Yeah, I was pretty sure he didn't really mean it. Our environmental president had to make some noise Tuesday night that sounded like he gave a rat's ass about America's addiction to oil, foreign oil that is. But just two days later we get the rest of the story. From Elisabeth Bumiller at the NYT, this: Bush's Goals on Energy Quickly Find Obstacles. The Saudis got mad and started pouting, Congress got to nit-picking, and scientists just laughed. The key word in the now-famous SOTU energy remarks was "foreign." As Ms. Bumiller states in the article:
Mr. Bush, like other modern presidents, has talked since the earliest days of his administration about weaning the United States off oil, but mostly by supporting an increase in domestic production. On Wednesday afternoon, Vice President Dick Cheney said on Rush Limbaugh's radio program that the administration would continue to push to open part of the Arctic National Wildlife Refuge to drilling.
I toldya so, didn't I? But anyone with half a brain knew that was going to be the plan. But now, remember all that new technology for renewable energy The Man talked about Tuesday night? Still from Bumiller's article:
The Energy Department will begin laying off researchers at the National Renewable Energy Laboratory in the next week or two because of cuts to its budget.
A veteran researcher said the staff had been told that the cuts would be concentrated among researchers in wind and biomass, which includes ethanol. Those are two of the technologies that Mr. Bush cited on Tuesday night as holding the promise to replace part of the nation's oil imports.
The budget for the laboratory, which is just west of Denver, was cut by nearly 15 percent, to $174 million from $202 million, requiring the layoff of about 40 staff members out of a total of 930, said a spokesman, George Douglas. The cut is for the fiscal year that began on Oct. 1.
Are you rolling on the floor laughing yet? Did you ever believe the guy had any intention of decreasing our dependence on oil, foreign or otherwise? The only way to immediately do something about our oil jones would be to mandate much better fuel efficiency standards for vehicles, improve mass transit both locally and nationally, and to really encourage conservation in government and corporate use of oil, as well as asking the same of private citizens. In other words, conservation. Another big help would be to increase gasoline taxes, which would by inself encourage conservation.

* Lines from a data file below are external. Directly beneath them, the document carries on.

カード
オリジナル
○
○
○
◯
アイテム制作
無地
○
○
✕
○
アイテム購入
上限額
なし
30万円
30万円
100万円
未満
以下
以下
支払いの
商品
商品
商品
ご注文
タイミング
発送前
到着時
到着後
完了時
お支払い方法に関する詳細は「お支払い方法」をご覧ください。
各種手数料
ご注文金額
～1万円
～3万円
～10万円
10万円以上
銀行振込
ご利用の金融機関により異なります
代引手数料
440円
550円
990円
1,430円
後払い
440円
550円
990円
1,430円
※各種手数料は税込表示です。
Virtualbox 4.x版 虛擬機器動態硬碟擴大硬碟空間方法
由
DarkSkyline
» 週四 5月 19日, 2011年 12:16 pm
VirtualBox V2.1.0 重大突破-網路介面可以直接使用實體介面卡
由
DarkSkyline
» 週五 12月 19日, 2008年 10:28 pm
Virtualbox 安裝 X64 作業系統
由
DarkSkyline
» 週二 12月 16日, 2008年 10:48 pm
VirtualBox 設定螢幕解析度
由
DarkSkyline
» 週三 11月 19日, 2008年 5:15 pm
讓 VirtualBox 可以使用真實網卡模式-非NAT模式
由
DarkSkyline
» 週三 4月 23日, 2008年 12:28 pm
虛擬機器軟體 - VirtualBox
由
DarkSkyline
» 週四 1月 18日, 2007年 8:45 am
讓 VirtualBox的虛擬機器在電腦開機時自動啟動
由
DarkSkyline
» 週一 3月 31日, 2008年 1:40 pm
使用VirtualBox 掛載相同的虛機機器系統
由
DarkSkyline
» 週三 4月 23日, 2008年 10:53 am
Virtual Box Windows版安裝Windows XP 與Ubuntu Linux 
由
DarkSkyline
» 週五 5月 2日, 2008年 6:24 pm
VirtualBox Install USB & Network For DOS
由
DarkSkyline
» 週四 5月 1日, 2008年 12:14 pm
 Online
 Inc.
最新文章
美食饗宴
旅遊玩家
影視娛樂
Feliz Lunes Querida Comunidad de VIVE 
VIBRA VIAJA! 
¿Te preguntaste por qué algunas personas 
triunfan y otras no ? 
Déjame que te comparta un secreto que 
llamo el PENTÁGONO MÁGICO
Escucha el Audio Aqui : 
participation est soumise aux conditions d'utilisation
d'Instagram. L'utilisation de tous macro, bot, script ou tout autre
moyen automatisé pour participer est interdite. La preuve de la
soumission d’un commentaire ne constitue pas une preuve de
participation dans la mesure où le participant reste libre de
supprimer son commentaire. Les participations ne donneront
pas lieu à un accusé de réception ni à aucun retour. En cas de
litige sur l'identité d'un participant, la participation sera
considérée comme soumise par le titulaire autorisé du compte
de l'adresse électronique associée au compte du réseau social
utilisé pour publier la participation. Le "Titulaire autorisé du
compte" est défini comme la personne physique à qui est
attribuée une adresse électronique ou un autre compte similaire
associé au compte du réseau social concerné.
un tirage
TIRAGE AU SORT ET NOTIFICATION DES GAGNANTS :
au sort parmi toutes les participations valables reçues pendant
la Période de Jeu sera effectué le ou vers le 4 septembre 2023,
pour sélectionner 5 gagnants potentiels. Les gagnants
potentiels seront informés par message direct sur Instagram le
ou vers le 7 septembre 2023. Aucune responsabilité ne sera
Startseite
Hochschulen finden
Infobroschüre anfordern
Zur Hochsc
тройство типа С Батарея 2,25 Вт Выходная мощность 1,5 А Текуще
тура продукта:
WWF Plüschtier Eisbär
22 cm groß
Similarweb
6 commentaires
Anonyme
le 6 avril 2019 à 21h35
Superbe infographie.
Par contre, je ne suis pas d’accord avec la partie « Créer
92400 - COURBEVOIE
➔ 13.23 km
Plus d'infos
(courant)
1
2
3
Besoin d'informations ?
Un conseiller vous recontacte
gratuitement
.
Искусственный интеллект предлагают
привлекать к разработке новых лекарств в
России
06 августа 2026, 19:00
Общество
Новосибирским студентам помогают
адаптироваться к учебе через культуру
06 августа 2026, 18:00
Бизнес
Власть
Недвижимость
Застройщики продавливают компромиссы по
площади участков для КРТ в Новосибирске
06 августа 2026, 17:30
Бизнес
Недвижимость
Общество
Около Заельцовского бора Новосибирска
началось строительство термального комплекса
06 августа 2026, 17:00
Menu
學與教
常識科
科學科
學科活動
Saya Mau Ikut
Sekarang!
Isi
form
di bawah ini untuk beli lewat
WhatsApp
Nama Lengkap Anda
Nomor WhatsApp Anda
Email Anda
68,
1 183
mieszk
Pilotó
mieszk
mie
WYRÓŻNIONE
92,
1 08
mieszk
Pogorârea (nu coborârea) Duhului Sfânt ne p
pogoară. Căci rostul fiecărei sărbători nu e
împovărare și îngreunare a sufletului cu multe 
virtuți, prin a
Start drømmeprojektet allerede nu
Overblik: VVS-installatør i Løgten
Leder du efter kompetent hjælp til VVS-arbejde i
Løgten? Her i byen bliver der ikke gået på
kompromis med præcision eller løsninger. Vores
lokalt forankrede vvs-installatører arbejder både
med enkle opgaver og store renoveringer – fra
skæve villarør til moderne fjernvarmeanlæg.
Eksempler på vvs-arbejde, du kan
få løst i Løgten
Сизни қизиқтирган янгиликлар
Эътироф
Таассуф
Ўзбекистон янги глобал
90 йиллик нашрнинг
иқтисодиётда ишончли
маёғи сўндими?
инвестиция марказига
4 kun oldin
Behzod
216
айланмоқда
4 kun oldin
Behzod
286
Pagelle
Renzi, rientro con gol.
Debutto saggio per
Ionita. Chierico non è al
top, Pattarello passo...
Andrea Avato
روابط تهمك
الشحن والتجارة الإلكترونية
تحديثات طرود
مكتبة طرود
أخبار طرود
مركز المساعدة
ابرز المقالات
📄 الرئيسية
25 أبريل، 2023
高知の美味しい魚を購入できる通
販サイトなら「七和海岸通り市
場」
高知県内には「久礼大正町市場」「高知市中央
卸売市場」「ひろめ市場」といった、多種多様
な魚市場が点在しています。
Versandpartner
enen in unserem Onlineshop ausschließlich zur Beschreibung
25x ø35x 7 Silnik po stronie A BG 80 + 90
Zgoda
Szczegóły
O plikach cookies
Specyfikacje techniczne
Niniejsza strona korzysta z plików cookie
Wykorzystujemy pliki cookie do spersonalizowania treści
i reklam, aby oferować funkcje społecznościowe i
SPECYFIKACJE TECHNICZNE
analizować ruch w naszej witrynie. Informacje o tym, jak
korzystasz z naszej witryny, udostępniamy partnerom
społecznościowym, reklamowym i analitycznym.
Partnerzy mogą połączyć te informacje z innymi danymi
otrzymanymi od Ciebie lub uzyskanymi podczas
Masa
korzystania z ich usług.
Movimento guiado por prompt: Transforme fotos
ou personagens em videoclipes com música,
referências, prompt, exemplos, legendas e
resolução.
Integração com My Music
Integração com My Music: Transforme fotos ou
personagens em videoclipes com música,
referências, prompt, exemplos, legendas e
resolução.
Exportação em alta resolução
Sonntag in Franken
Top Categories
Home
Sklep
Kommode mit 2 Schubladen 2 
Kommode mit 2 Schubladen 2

One day after President Bush vowed to reduce America's dependence on Middle East oil by cutting imports from there 75 percent by 2025, his energy secretary and national economic adviser said Wednesday that the president didn't mean it literally.
Asked why the president used the words "the Middle East" when he didn't really mean them, one administration official said Bush wanted to dramatize the issue in a way that "every American sitting out there listening to the speech understands." The official spoke only on condition of anonymity because he feared that his remarks might get him in trouble.
Presidential adviser Dan Bartlett made a similar point in a briefing before the speech. "I think one of the biggest concerns the American people have is oil coming from the Middle East. It is a very volatile region," he said. (Emphasis added.)
Umm hmmm. Just more terrorist mongering, really. Telling his dumbo audience that he's gonna do something so we won't have to git our oil from that scary volatile Middle East no more. Gonna git us some red-blooded Amurcan oil and use some good clean Amurcan nukular power. And in the end, really, he had no idea whatsoever what in hell he was saying anyway.
I'll take those margaritas now, the ones I didn't have on Tuesday night.